(WHAT IS NEEDED):
Copy the records below word for word, starting at the line that contains "pose: elev=167.7 azim=167.3" and ending with the line that contains "Dot at: (194, 267)", both included.
:: RECORDED INFORMATION
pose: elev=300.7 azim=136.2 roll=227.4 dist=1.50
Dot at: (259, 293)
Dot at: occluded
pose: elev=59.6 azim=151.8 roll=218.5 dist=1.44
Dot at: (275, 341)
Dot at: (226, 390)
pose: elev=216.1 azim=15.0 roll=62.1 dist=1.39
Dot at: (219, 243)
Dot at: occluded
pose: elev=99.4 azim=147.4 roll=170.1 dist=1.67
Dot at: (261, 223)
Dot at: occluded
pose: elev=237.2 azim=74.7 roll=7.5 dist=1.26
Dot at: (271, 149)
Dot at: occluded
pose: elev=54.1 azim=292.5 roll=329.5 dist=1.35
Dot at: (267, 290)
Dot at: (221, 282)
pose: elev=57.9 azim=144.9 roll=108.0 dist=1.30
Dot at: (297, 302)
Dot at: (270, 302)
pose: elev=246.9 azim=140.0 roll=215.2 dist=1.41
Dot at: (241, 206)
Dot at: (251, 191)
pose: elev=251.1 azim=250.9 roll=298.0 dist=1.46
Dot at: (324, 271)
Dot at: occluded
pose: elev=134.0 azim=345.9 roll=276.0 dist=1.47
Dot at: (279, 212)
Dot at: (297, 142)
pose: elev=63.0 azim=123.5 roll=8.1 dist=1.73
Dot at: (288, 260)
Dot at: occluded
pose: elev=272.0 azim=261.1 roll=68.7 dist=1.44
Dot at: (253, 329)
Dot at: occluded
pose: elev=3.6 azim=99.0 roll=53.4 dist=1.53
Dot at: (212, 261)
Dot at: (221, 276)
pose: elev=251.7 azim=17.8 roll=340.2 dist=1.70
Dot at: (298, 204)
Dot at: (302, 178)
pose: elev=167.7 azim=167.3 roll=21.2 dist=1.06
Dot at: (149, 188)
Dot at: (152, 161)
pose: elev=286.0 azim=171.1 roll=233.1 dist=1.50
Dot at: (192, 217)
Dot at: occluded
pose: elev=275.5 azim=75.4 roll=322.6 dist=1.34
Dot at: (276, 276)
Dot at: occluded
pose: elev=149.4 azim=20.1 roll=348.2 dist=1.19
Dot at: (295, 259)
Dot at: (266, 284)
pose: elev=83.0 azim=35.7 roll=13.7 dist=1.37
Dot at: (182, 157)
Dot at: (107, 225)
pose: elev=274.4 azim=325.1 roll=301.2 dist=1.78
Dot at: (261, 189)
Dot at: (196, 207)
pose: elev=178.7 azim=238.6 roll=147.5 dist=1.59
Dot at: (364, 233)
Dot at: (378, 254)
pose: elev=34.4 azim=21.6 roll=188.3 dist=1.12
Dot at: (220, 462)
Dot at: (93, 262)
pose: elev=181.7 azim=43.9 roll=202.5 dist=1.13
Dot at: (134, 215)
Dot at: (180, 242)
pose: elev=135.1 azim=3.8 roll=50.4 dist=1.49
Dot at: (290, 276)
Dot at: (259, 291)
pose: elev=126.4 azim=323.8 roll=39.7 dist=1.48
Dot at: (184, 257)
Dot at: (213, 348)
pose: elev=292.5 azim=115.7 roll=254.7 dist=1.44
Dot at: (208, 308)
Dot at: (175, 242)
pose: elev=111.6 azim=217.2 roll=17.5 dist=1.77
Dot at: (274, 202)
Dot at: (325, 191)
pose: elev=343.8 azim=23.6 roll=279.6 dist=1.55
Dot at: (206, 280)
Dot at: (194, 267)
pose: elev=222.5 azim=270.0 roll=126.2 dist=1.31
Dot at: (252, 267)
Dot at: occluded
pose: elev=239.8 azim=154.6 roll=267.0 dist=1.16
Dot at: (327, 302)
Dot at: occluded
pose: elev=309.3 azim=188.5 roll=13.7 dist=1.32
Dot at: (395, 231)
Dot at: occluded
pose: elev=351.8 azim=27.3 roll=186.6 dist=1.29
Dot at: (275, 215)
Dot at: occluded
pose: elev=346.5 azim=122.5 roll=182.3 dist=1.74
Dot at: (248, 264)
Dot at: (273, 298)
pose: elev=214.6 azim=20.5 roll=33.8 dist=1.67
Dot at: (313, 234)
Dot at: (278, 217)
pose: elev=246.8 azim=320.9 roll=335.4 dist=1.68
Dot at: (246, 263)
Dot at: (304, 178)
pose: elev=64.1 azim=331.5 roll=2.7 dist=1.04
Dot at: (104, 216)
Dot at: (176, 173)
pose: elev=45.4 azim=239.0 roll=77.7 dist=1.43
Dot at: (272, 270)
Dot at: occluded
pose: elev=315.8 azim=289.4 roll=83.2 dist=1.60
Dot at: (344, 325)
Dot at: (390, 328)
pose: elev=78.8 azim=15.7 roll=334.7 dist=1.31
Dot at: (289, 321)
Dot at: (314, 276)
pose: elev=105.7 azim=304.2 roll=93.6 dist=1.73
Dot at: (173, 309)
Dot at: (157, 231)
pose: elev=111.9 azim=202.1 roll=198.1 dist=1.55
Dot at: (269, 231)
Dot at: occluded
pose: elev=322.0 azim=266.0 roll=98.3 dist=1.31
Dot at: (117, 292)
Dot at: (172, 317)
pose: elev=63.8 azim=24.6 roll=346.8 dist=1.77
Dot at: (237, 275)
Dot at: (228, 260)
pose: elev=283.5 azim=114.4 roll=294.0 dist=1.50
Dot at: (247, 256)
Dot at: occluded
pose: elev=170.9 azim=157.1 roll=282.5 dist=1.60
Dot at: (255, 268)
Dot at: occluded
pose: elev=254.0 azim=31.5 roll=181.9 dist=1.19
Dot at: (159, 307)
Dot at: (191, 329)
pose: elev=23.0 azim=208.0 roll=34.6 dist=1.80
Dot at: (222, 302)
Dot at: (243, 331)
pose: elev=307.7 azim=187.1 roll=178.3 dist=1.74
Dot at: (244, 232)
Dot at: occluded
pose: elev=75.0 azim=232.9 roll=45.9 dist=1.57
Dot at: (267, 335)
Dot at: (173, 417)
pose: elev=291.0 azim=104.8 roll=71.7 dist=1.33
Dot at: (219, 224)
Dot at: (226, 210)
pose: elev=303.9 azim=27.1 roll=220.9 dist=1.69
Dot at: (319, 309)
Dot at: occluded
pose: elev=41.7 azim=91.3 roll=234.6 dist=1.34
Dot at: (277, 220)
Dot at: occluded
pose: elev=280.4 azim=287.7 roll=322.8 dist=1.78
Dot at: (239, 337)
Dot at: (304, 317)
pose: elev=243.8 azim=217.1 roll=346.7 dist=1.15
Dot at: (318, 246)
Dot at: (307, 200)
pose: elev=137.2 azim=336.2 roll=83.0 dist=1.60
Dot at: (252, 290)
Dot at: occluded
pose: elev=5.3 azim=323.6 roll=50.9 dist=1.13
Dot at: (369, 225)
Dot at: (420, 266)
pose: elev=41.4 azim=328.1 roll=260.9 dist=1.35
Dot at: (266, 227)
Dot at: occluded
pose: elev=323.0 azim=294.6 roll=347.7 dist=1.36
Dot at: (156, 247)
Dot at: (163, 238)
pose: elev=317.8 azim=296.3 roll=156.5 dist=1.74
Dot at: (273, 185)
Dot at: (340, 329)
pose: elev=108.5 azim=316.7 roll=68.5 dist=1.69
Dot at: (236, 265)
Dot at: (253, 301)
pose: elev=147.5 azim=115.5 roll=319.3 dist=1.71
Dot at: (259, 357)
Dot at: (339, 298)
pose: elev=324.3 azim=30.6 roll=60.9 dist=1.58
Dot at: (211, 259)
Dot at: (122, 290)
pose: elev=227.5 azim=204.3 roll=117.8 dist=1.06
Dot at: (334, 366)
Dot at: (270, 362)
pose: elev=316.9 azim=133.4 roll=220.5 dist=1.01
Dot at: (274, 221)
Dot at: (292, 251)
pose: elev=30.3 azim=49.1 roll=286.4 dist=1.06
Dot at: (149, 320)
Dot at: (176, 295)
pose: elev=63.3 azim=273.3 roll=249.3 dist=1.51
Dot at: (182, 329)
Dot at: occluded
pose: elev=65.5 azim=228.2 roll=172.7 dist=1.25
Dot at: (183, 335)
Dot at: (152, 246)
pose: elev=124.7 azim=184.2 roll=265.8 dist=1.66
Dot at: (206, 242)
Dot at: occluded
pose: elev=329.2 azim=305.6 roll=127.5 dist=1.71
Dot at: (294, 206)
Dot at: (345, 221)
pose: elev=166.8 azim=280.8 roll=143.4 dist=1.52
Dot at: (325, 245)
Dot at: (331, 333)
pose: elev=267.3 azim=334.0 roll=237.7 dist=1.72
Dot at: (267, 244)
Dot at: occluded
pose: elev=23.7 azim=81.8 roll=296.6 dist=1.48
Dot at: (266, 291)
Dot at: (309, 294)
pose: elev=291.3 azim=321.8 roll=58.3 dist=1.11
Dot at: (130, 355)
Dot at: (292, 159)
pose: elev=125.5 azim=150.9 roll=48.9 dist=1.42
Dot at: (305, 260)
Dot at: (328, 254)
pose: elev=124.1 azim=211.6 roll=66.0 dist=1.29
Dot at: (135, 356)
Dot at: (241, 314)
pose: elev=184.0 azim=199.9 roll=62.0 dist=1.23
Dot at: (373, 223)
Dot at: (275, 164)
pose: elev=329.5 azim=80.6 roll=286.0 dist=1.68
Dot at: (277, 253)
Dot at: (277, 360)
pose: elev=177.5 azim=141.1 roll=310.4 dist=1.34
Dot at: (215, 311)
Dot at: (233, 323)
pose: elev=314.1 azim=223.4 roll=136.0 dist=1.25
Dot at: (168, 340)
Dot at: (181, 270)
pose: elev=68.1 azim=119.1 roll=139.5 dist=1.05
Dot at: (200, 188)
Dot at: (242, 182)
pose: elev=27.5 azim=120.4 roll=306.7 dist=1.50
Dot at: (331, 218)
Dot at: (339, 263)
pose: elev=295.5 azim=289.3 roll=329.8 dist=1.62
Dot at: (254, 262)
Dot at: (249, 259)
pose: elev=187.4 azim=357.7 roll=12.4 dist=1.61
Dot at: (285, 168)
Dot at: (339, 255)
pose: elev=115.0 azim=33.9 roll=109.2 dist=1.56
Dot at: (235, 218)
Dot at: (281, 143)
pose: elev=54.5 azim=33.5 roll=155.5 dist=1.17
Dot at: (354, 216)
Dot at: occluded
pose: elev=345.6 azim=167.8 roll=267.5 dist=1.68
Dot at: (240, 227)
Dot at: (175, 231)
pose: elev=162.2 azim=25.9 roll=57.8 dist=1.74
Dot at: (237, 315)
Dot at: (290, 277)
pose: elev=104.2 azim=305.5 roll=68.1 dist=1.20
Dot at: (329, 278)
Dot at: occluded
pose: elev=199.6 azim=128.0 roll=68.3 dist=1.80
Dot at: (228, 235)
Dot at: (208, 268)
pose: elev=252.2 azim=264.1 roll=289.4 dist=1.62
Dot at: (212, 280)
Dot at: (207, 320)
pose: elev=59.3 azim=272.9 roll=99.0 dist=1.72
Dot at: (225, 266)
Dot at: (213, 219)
::::
(RESPONSE):
pose: elev=167.7 azim=167.3 roll=21.2 dist=1.06
Dot at: (149, 188)
Dot at: (152, 161)
pose: elev=286.0 azim=171.1 roll=233.1 dist=1.50
Dot at: (192, 217)
Dot at: occluded
pose: elev=275.5 azim=75.4 roll=322.6 dist=1.34
Dot at: (276, 276)
Dot at: occluded
pose: elev=149.4 azim=20.1 roll=348.2 dist=1.19
Dot at: (295, 259)
Dot at: (266, 284)
pose: elev=83.0 azim=35.7 roll=13.7 dist=1.37
Dot at: (182, 157)
Dot at: (107, 225)
pose: elev=274.4 azim=325.1 roll=301.2 dist=1.78
Dot at: (261, 189)
Dot at: (196, 207)
pose: elev=178.7 azim=238.6 roll=147.5 dist=1.59
Dot at: (364, 233)
Dot at: (378, 254)
pose: elev=34.4 azim=21.6 roll=188.3 dist=1.12
Dot at: (220, 462)
Dot at: (93, 262)
pose: elev=181.7 azim=43.9 roll=202.5 dist=1.13
Dot at: (134, 215)
Dot at: (180, 242)
pose: elev=135.1 azim=3.8 roll=50.4 dist=1.49
Dot at: (290, 276)
Dot at: (259, 291)
pose: elev=126.4 azim=323.8 roll=39.7 dist=1.48
Dot at: (184, 257)
Dot at: (213, 348)
pose: elev=292.5 azim=115.7 roll=254.7 dist=1.44
Dot at: (208, 308)
Dot at: (175, 242)
pose: elev=111.6 azim=217.2 roll=17.5 dist=1.77
Dot at: (274, 202)
Dot at: (325, 191)
pose: elev=343.8 azim=23.6 roll=279.6 dist=1.55
Dot at: (206, 280)
Dot at: (194, 267)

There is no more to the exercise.